Treatment emergent adverse events in the sparsentan and irbesartan groups were similar, and included peripheral oedema (14% and 9% of participants, respectively), hypotension, (14% and 6%), hyperkalaemia (13% and 10%), and dizziness (13% and 5%). Treatment emergent adverse events leading to treatment discontinuation were reported in 7% of participants in the sparsentan group and 5% of participants in the irbesartan group. New diuretic use occurred in 18% of participants in the sparsentan group and 19% of participants in the irbesartan group. No participant in either group discontinued treatment due to oedema, there was no evidence of heart failure, and there were no serious adverse events associated with treatment-related fluid retention. Where liver enzyme elevations >3x the upper limit of normal occurred (2% of participants in each group), they were asymptomatic, reversible, and without concurrent elevation in total bilirubin.30,48
Tesař concluded with the reminder that “even with all these treatments we now have available, still a significant proportion of patients progress to kidney failure, partly because they can’t take a medication that may work for a long time due to adverse events.
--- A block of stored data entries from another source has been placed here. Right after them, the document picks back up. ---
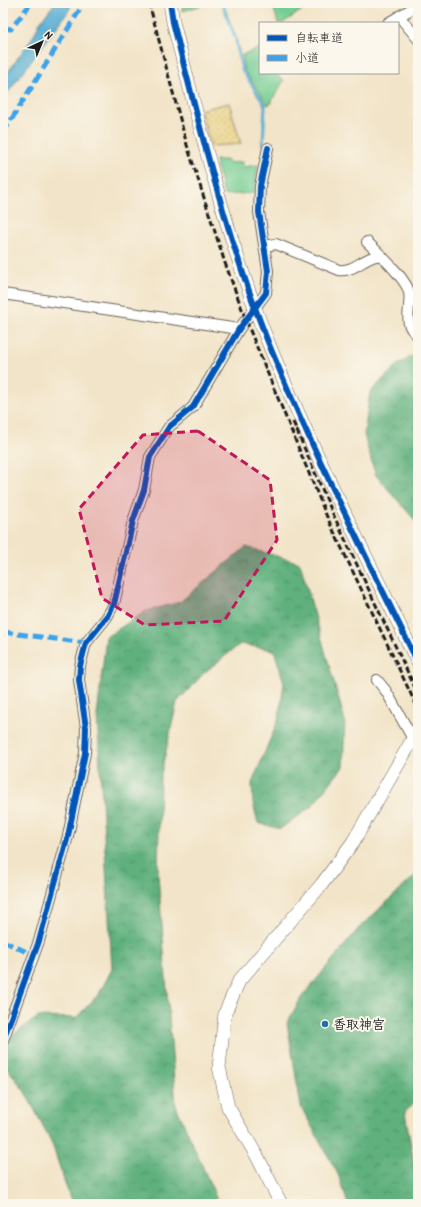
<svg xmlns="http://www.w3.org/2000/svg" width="421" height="1207" font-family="'Patrick Hand','Klee One',sans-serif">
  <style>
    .green { fill: #74cd93; stroke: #487458 }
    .forest { fill: url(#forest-crowns); stroke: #3e664c }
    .sand { fill: url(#sand-dots); stroke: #857b5d }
    .water { fill: #54add2; stroke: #386477 }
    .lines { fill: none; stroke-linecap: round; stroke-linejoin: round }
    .stream { stroke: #54add2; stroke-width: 3 }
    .minor-casing { stroke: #676258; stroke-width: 12 }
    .tertiary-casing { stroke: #676258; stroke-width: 14 }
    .minor { stroke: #fff; stroke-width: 10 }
    .tertiary { stroke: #fff; stroke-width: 13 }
    .rail { stroke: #1c1c1c; stroke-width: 3; stroke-dasharray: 6 3; stroke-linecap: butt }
    .quiet { stroke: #3da2ea; stroke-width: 5; stroke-dasharray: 10 5; stroke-linecap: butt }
    .cycleway-casing { stroke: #fbf7ec; stroke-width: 8 }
    .cycleway { stroke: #0057b8; stroke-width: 6 }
    .marked { fill: #c2185b; fill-opacity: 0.2; stroke: #c2185b; stroke-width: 3; stroke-dasharray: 8 5; stroke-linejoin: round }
    .poi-dot { fill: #1f6fb2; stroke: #fbf7ec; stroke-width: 1.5 }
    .labels { text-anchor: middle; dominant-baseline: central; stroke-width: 4; stroke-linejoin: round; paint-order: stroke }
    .poi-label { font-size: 13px; font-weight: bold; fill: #1c1c1c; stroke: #fbf7ec; text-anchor: start }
  </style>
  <defs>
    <pattern id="forest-crowns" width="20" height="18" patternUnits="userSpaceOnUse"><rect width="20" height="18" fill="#5fb07d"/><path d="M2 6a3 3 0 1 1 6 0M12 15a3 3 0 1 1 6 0" fill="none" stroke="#4e8e66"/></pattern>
    <pattern id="sand-dots" width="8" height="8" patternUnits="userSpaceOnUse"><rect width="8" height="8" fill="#eeda9e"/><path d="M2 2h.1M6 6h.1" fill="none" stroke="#ccba88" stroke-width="1.8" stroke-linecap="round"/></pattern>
  </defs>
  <rect width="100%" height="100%" fill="#fbf7ec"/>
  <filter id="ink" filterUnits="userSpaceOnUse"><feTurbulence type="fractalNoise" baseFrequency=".025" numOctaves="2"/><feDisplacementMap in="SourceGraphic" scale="8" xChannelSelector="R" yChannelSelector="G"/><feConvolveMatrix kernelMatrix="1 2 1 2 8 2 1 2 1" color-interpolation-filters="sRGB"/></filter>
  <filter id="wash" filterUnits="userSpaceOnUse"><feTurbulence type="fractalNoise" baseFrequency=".012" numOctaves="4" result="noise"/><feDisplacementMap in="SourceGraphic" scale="16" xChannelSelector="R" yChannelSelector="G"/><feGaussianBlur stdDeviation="0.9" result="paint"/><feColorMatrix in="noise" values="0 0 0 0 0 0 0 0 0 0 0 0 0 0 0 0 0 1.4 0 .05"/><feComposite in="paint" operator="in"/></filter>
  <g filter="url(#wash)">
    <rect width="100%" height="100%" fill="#f2e4c8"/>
    <g class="green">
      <path d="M183,3H210L182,11Z"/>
      <path d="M280,3H296L302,10L283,23H278L274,9L281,6Z"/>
      <path d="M260,48V73H273L284,80L270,104L268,105L244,70L242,55Z"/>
      <path d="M215,160H228L229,163L242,162L243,167L258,165L254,193L224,195Z"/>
    </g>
    <g class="forest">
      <path d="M418,352V524L375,474L364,435L370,392L396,366Z"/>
      <path d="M246,547L300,563L345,721L343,767L311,807L280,829L258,823L253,803L252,783L279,718L284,683L274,650L240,644L204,673L177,702L160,778L158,875L176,1106L219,1204H72L51,1141L25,1092L3,1062V1042L38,1017L76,1018L99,994L112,969L97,716L106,637L146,611L180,602Z"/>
      <path d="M418,873V1100L405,1112L418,1186V1204H348L338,1174L301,1107L287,1023L301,998L359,928Z"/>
    </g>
    <path class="sand" d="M229,103L241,144L211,146L200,110Z"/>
    <path class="water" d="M55,3H72L68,12L3,99V79L34,35L39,23Z"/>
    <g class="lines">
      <path class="stream" d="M222,3L235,37L242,70L265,105L263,144"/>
    </g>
  </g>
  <g filter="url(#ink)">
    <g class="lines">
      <g class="minor-casing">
        <g id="minor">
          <path d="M399,16L418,39"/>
          <path d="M388,23L418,5"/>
          <path d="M367,242C378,252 406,279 409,292C412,307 401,325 418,335"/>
          <path d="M265,246L276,244L339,270C356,272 366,254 382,256"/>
          <path d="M3,294L239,329"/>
          <path d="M377,680L386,691L413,739"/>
          <path d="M3,1040L39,941L68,836L85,753L86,728L79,680L80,666L86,643L107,617L114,604L133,521L144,490L150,457L169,427L193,407L239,329L266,293L268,271L259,212L260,186L268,148"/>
        </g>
      </g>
      <g class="tertiary-casing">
        <g id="tertiary">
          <path d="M170,3L173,22C200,128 226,235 266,337C311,449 366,556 418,663"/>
          <path d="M281,1204L258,1158L228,1107L219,1067L225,1013L239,981L322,884L353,842L418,730"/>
        </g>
      </g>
      <use href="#minor" class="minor"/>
      <use href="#tertiary" class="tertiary"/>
      <g class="rail">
        <path d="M149,3L187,145L225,263L249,328L327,517L418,709"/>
        <path d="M293,422L333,514L418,694"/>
      </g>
      <g class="quiet">
        <path d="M3,28L11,29L31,3"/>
        <path d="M3,133L84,3"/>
        <path d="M3,632L86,643"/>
        <path d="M3,941L33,955"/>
      </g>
      <g class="cycleway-casing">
        <g id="cycleway">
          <path d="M170,3L173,22C200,128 226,235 266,337C311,449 366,556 418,663"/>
          <path d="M3,1040L39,941L68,836L85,753L86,728L79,680L80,666L86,643L107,617L114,604L133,521L144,490L150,457L169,427L193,407L239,329L266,293L268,271L259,212L260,186L268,148"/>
        </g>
      </g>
      <use href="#cycleway" class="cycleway"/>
    </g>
  </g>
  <path class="marked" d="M198,431L270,480L277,540L224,621L145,625L102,598L79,509L143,435Z"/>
  <circle class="poi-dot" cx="325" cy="1024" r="4"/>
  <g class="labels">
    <g class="poi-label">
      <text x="333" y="1024">香取神宮</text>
    </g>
  </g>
  <rect width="421" height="1207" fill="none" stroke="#fbf7ec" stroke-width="16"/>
  <rect x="259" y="22" width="140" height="52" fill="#fbf7ec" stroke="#a29f99"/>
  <rect x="267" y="35" width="20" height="6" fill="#0057b8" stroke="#a29f99"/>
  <text x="295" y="42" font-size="12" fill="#1c1c1c">自転車道</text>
  <rect x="267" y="55" width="20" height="6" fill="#3da2ea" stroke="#a29f99"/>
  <text x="295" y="62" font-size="12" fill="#1c1c1c">小道</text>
  <g transform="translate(42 42) rotate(44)" stroke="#fbf7ec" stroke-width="3" paint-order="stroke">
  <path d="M0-3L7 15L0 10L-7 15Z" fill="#1c1c1c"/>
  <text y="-6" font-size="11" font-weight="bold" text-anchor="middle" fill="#1c1c1c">N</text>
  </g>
</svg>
Based on the interim analysis of the PROTECT trial, it seems that combined inhibition of AT1R and ETAR, is a promising strategy, although we need to have the data from the full study to see if the effect on proteinuria is translated to a beneficial eGFR effect.”
Conclusion
A significant proportion of patients with IgAN show a progressive disease course. Current treatment recommendations primarily include RAAS inhibition, immunosuppressant treatment, and lifestyle alterations, but a ‘one size fits all’ approach may not target all symptoms in every patient.1,2,4 Delayed-release budesonide17-19 and the dual ETA and AT1 receptor antagonist sparsentan,43-46 which recently received accelerated FDA approval,39 are now available in some countries for people with progressive IgAN, and there are several other drugs in development. The availability of such drugs should mean that each of the four hits of IgAN pathogenesis can now be targeted, depending on the individual symptoms of each patient.